# [TASK TO COMPLETE]
Below are some records; return all of them exactly as they are.

# [SOURCE DATA]
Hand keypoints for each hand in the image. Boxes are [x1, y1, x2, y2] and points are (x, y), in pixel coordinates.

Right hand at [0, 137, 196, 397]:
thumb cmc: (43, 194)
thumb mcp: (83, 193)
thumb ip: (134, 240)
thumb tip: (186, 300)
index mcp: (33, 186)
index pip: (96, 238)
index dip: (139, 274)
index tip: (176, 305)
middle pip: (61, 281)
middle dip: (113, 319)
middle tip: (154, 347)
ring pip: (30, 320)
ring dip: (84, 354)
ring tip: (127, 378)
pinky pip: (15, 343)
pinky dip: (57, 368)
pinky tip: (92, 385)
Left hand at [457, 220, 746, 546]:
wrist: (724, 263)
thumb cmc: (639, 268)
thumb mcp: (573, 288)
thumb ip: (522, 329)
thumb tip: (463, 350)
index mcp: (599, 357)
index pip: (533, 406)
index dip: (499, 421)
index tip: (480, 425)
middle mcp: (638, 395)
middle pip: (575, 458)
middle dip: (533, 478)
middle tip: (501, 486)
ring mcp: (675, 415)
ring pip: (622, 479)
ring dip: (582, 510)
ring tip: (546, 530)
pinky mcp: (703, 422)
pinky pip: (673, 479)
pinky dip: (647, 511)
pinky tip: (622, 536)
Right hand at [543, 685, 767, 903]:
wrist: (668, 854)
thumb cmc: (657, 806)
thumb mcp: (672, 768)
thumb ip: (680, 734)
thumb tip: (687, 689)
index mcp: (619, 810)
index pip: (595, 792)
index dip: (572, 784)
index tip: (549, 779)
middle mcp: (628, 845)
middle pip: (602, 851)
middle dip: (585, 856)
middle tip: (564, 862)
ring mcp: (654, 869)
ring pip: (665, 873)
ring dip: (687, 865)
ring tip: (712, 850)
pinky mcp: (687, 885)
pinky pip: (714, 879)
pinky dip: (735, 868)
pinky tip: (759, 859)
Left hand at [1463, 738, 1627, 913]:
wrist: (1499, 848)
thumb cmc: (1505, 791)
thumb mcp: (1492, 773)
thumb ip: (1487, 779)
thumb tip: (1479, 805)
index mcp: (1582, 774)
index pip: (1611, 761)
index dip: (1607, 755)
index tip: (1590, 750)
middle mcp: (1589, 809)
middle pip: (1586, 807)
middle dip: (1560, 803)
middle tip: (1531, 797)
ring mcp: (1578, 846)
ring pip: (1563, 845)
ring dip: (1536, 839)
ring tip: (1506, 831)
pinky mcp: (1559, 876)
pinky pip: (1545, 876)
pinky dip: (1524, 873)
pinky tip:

# [RESULT OF THE EXERCISE]
Hand keypoints for each hand in the image. Boxes are [x1, y1, x2, y2] and points are (x, y), in pixel coordinates.

Right hand at [0, 137, 196, 397]:
thumb cmc: (43, 194)
thumb mcp: (83, 193)
thumb ip: (134, 240)
thumb tip: (186, 300)
index mcp: (33, 186)
index pip: (96, 238)
index dip: (139, 274)
index tip: (176, 305)
middle pip: (61, 281)
middle dip: (113, 319)
middle tip: (154, 347)
ring pip: (30, 320)
ring dip: (84, 354)
ring tip: (127, 378)
pinky pip: (15, 343)
pinky dip: (57, 368)
pinky tip: (92, 385)
Left hand at [457, 220, 746, 546]:
wrist: (724, 263)
thumb cmc: (639, 268)
thumb mcp: (573, 288)
thumb ip: (522, 329)
thumb tip: (463, 350)
index mcp: (599, 357)
index pip: (533, 406)
index dip: (499, 421)
index tip: (480, 425)
middle mcp: (638, 395)
middle pip: (575, 458)
middle dip: (533, 478)
middle tip: (501, 486)
ring mcp: (675, 415)
ring pip: (622, 479)
ring dip: (582, 510)
ring tip: (546, 530)
pinky mcp: (703, 422)
pinky pip: (673, 479)
pinky dip: (647, 511)
pinky tip: (622, 536)
Right hand at [543, 685, 767, 903]:
wrist: (668, 854)
thumb cmc: (657, 806)
thumb mcp: (672, 768)
thumb ip: (680, 734)
thumb tip: (687, 689)
index mcp: (619, 810)
index pip: (595, 792)
index dip: (572, 784)
index tip: (549, 779)
middle mcp: (628, 845)
middle pip: (602, 851)
middle dip: (585, 856)
middle tip: (564, 862)
ring mcp: (654, 869)
ring pip: (665, 873)
ring dip: (687, 865)
ring tip: (712, 850)
pinky mcp: (687, 885)
pinky pip: (714, 879)
pinky dip: (735, 868)
pinky tip: (759, 859)
Left hand at [1463, 738, 1627, 913]:
wrist: (1499, 848)
thumb cmc: (1505, 791)
thumb mcp: (1492, 773)
thumb ip: (1487, 779)
thumb tip: (1479, 805)
index mcp: (1582, 774)
index pip: (1611, 761)
index dip: (1607, 755)
index tip: (1590, 750)
middle mcp: (1589, 809)
middle pip: (1586, 807)
middle dip: (1560, 803)
middle tip: (1531, 797)
ring mcp: (1578, 846)
ring pip: (1563, 845)
ring dip: (1536, 839)
ring tip: (1506, 831)
pinky mcp: (1559, 876)
pinky pip: (1545, 876)
pinky dip: (1524, 873)
pinky tip:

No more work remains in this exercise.